_PAGE EXTRACT_.
══════════

# Piping Rock



## Trinity (Sep 15, 2013)

Has anyone ordered any EO from them? I just ran across them and there prices seem pretty good with free shipping.


----------



## Hazel (Sep 15, 2013)

I've never ordered from them but I noticed the order has to be at least $40 to get the free shipping. Nothing wrong with that because I can easily order $40; however, their bottles are only 15 ml (approx. .5 oz) so it would take a lot of those bottles to equal the amount I normally purchase. The smallest amount I buy peppermint is 16.6 oz but to be fair, I buy it and split it with my sister. 

I did some figuring and used sweet orange (not that I'd buy regular SO but I used it for comparison purposes), dark patchouli, peppermint and lavender 40/42 for examples. I calculated 3.3 oz of each EO plus shipping from New Directions Aromatics and found the prices came out quite a bit less per .5 oz when compared to Piping Rock. Your shipping from NDA would probably be slightly less since they ship USA orders from their New York facility. Just my opinion but if you want to buy quality essential oils at better prices than you might want to do some comparison shopping.

That being said, I think Piping Rock may be a reasonable alternative for starting out if you're not familiar with different EOs. You could try a selection of different EOs to find which ones you'd prefer for blends since the shipping is only going to be $3.95 or free if you buy enough. I'd still do some comparison shopping since some of NDA's .5 oz bottles are still lower priced than Piping Rock's but you'd have to take the shipping amount into consideration.

However, none of this answers whether PR has good quality EOs.


----------



## lsg (Sep 15, 2013)

I think you get more for your money at Wholesale Supplies Plus.  The smallest bottles they have are 2 oz., but shipping is free with a $30. order


----------



## Hazel (Sep 15, 2013)

I’ve commented enough times about my opinion of a certain company’s “free shipping” policy so I won’t go into it. They do have excellent prices on some items but I can’t recommend comparison shopping enough times. It's always possible to get really good prices if you get things on sale.

══════════

_THE INPUT_.
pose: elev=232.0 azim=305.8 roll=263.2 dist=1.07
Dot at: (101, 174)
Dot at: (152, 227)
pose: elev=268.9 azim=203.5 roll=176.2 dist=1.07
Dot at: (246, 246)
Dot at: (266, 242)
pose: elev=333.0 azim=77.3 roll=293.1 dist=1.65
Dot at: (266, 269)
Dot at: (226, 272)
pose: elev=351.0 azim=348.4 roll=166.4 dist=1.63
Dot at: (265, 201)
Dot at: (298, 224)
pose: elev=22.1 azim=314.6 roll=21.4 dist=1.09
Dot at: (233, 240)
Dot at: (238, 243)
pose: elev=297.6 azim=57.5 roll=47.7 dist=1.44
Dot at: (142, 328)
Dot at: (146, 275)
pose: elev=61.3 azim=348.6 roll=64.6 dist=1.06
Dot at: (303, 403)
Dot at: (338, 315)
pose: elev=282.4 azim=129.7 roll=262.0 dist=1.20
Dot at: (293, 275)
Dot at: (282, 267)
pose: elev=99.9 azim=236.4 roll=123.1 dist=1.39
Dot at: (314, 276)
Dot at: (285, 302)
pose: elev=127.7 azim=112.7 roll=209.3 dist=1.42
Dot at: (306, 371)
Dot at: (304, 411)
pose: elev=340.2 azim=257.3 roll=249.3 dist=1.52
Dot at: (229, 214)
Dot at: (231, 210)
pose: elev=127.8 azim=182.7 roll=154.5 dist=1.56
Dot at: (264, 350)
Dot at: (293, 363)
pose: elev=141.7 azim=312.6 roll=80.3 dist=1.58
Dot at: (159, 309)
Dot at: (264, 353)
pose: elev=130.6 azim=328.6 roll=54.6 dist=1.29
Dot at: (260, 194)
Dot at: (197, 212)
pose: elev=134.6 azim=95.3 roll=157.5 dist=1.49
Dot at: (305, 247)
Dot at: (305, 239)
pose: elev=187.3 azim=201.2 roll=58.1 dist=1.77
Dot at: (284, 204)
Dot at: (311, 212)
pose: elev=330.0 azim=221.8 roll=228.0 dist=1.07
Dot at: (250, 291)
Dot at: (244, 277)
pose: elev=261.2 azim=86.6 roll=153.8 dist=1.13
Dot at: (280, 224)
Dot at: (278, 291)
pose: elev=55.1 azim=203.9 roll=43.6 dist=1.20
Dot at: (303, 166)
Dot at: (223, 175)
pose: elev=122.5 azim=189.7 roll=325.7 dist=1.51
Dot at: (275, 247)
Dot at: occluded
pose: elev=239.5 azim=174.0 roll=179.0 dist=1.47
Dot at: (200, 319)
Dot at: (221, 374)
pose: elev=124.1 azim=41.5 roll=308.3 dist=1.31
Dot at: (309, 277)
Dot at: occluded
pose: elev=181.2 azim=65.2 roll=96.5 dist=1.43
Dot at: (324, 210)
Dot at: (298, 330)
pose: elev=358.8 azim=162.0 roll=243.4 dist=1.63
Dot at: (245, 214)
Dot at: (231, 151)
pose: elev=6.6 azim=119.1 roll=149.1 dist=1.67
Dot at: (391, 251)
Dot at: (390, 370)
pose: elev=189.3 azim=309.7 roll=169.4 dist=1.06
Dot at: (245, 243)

══════════

_DIRECTION 1_. Which essential oils are named in the Piping Rock thread?
_DIRECTION 2_. Rewrite the rows from the line holding "pose: elev=181.2 azim=65.2" through the last row, inclusive, replacing "pose" with "camera" and leaving everything else as it stands.

_RESPONSE 1_. sweet orange, dark patchouli, peppermint, lavender 40/42

_RESPONSE 2_.
camera: elev=181.2 azim=65.2 roll=96.5 dist=1.43
Dot at: (324, 210)
Dot at: (298, 330)
camera: elev=358.8 azim=162.0 roll=243.4 dist=1.63
Dot at: (245, 214)
Dot at: (231, 151)
camera: elev=6.6 azim=119.1 roll=149.1 dist=1.67
Dot at: (391, 251)
Dot at: (390, 370)
camera: elev=189.3 azim=309.7 roll=169.4 dist=1.06
Dot at: (245, 243)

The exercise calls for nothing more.